**O que fazer:**
1) Responda a estas perguntas com base no texto sobre Sarah Stanley:
(a) Em que universidade se formou Sarah Stanley?
(b) Onde é estagiária neste momento?
(c) Com que animais foram feitas as experiências?
2) Indique se cada afirmação está de acordo com o texto sobre Sarah Stanley, respondendo sim ou não e citando as palavras do texto que o decidem:
(a) Sarah Stanley é formada em química.
(b) Enquanto o artigo era escrito, Sarah Stanley estagiava no European Molecular Biology Laboratory.
(c) Nas experiências foi analisado apenas o comportamento dos ratinhos.
3) Prolongue o texto sobre Sarah Stanley a partir do ponto em que termina.

**Texto:**
==================================================

Sarah Stanley é formada em biologia pela University of California, Santa Barbara, EUA. Durante o período de escrita deste artigo, ela era estagiária de escrita científica no European Molecular Biology Laboratory. Actualmente, é estagiária na Discover Magazine.

Review

Neste artigo são desenvolvidas diversas experiências com ratinhos (em que foram analisados os comportamentos e a actividade cerebral), com o objectivo de compreender os pormenores da sua resposta ao medo. Este tipo de investigação é muito importante para que seja possível aprofundar o nosso conhecimento acerca do funcionamento do cérebro humano.

==================================================

**Dados registados:**
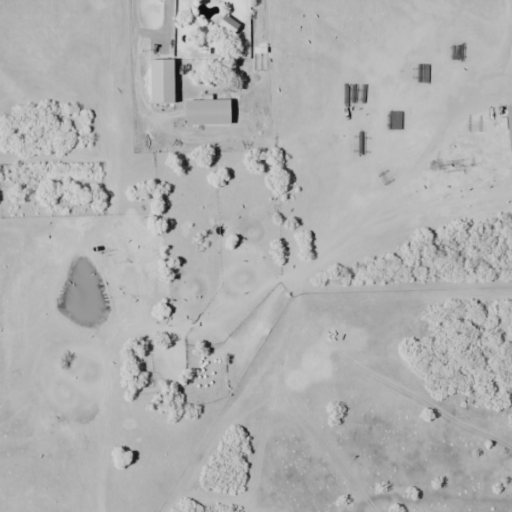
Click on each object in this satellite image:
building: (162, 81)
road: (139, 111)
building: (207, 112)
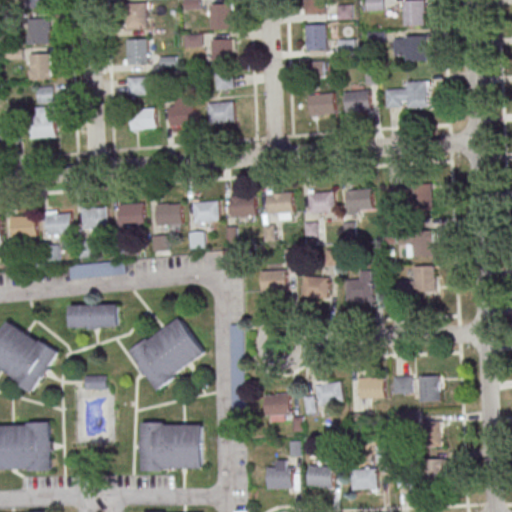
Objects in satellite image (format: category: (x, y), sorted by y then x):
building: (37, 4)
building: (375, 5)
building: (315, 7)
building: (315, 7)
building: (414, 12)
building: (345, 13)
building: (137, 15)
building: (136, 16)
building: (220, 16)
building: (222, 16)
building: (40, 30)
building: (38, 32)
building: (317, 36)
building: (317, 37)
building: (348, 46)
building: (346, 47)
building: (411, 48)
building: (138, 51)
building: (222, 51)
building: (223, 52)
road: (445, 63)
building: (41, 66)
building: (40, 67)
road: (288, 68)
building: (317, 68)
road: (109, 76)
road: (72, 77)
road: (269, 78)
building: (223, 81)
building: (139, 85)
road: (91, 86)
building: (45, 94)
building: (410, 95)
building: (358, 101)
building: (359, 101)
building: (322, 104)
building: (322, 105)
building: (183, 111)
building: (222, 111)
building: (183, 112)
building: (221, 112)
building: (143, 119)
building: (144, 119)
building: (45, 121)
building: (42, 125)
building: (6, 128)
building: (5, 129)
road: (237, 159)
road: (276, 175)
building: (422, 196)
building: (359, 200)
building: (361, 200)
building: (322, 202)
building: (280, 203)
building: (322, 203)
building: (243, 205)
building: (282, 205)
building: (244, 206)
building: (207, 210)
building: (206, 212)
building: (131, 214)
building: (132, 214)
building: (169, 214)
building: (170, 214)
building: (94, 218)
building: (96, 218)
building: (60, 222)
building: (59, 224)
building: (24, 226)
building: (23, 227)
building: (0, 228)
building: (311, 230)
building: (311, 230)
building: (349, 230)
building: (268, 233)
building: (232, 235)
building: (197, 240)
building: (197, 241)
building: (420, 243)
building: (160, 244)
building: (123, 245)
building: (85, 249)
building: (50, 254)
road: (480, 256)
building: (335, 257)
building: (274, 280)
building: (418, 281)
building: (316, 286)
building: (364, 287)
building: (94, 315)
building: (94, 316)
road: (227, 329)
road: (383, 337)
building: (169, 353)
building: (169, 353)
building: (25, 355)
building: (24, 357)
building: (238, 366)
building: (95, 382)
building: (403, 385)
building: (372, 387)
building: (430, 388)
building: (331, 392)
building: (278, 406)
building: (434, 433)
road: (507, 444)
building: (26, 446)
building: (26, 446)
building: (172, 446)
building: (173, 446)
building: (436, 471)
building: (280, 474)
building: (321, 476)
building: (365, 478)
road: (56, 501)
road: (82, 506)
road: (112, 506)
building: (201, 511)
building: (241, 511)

==================================================

**Respostas dadas:**
1)
(a) Na University of California, Santa Barbara, EUA.
(b) Na Discover Magazine.
(c) Com ratinhos.

2)
(a) Não: "Sarah Stanley é formada em biologia".
(b) Sim: "Durante o período de escrita deste artigo, ela era estagiária de escrita científica no European Molecular Biology Laboratory".
(c) Não: "em que foram analisados os comportamentos e a actividade cerebral".

3)
Este artigo pode ser extremamente útil para familiarizar os alunos com o modo se faz investigação nos laboratórios. Os professores podem pedir aos alunos que leiam o artigo e reflictam acerca da forma como eles próprios respondem ao medo e talvez até em como planificar e desenvolver uma experiência. Adicionalmente, os alunos podem reflectir acerca dos benefícios que, do ponto de vista evolutivo, estas reacções teriam para os nossos ancestrais, e quão úteis são actualmente. Para além disso, os alunos podem pesquisar acerca de animais com diferentes respostas ao medo e tentar relacionar o seu comportamento com o ambiente em que habitam.

A utilização de novas técnicas de investigação, tais como a farmacogenética e a ressonância magnética funcional (RMF) também é referida neste artigo. Alunos com 16 anos e mais velhos podem tentar encontrar mais informação acerca do funcionamento destas técnicas e da sua importância para a investigação.

Finalmente, este artigo também poderia ser utilizado para estimular a discussão acerca da utilização de animais em investigação. Os alunos podem reflectir sobre como é possível transferir resultados obtidos com animais para humanos, e também discutir alternativas à experimentação animal.